*What to do*: The records below must be transcribed precisely and in full.

*Dataset items*:
++++++++++

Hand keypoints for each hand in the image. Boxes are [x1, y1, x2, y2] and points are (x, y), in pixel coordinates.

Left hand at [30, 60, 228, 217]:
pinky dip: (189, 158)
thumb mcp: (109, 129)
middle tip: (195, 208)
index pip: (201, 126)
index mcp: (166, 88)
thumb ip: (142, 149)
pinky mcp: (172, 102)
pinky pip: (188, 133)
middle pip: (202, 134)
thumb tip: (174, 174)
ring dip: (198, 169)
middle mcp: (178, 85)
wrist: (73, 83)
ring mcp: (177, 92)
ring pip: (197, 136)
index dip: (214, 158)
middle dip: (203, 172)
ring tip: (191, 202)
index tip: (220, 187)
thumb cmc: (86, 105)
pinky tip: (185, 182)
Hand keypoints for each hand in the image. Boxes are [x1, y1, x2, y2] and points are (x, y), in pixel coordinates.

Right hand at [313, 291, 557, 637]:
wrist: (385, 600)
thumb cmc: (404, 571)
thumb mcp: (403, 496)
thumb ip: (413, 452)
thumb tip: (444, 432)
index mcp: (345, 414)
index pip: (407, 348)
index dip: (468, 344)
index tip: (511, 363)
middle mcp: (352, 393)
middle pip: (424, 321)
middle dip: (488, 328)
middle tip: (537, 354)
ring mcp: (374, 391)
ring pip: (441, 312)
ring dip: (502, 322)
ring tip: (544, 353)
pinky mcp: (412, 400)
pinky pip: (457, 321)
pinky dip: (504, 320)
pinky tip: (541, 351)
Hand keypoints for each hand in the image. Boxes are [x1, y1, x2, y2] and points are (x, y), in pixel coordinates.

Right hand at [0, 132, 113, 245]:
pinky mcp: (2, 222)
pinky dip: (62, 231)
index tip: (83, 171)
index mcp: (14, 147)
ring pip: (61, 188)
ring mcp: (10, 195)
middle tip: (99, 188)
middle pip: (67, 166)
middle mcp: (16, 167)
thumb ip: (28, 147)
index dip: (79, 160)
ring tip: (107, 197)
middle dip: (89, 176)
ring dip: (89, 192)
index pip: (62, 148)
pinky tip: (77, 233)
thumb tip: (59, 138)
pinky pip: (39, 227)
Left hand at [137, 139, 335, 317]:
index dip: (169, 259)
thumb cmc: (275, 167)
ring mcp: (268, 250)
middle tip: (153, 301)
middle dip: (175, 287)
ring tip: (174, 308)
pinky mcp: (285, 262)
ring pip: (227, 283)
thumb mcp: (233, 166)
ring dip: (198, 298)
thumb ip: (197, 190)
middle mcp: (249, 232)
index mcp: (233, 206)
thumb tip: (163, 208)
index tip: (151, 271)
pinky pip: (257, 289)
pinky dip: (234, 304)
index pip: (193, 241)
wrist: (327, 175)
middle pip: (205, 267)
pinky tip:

++++++++++

*Expected output*:
Hand keypoints for each hand in the image. Boxes are [x1, y1, x2, y2] and points are (x, y), in pixel coordinates.

Left hand at [30, 60, 228, 217]:
pinky dip: (189, 158)
thumb mcp: (109, 129)
middle tip: (195, 208)
index pip: (201, 126)
index mcp: (166, 88)
thumb ip: (142, 149)
pinky mcp: (172, 102)
pinky pip: (188, 133)
middle pip: (202, 134)
thumb tip: (174, 174)
ring dip: (198, 169)
middle mcp: (178, 85)
wrist: (73, 83)
ring mcp: (177, 92)
ring pip: (197, 136)
index dip: (214, 158)
middle dip: (203, 172)
ring tip: (191, 202)
index tip: (220, 187)
thumb cmc: (86, 105)
pinky tip: (185, 182)
Hand keypoints for each hand in the image. Boxes are [x1, y1, x2, y2] and points are (x, y), in pixel coordinates.

Right hand at [313, 291, 557, 637]:
wrist: (385, 600)
thumb cmc: (404, 571)
thumb mcp: (403, 496)
thumb ip: (413, 452)
thumb tip: (444, 432)
index mcp: (345, 414)
index pip: (407, 348)
index dip: (468, 344)
index tip: (511, 363)
middle mcp: (352, 393)
middle pip: (424, 321)
middle dip: (488, 328)
middle tip: (537, 354)
ring mcp: (374, 391)
ring pip: (441, 312)
ring dip: (502, 322)
ring tip: (544, 353)
pinky mcp: (412, 400)
pinky pip: (457, 321)
pinky dip: (504, 320)
pinky tip: (541, 351)
Hand keypoints for each hand in the image. Boxes are [x1, y1, x2, y2] and points are (x, y), in pixel coordinates.

Right hand at [0, 132, 113, 245]:
pinky mcp: (2, 222)
pinky dip: (62, 231)
index tip: (83, 171)
index mcp: (14, 147)
ring pip: (61, 188)
ring mcp: (10, 195)
middle tip: (99, 188)
middle pip: (67, 166)
middle mcp: (16, 167)
thumb ip: (28, 147)
index dip: (79, 160)
ring tip: (107, 197)
middle dip: (89, 176)
ring dip: (89, 192)
index pip: (62, 148)
pinky tip: (77, 233)
thumb tip: (59, 138)
pinky pip: (39, 227)
Left hand at [137, 139, 335, 317]:
index dip: (169, 259)
thumb cmc: (275, 167)
ring mcp: (268, 250)
middle tip: (153, 301)
middle dip: (175, 287)
ring tip: (174, 308)
pinky mcp: (285, 262)
ring pip: (227, 283)
thumb mcp: (233, 166)
ring dip: (198, 298)
thumb ip: (197, 190)
middle mcp: (249, 232)
index mcp: (233, 206)
thumb tip: (163, 208)
index tip: (151, 271)
pinky pip: (257, 289)
pinky dip: (234, 304)
index pip: (193, 241)
wrist: (327, 175)
middle pip: (205, 267)
pinky tip:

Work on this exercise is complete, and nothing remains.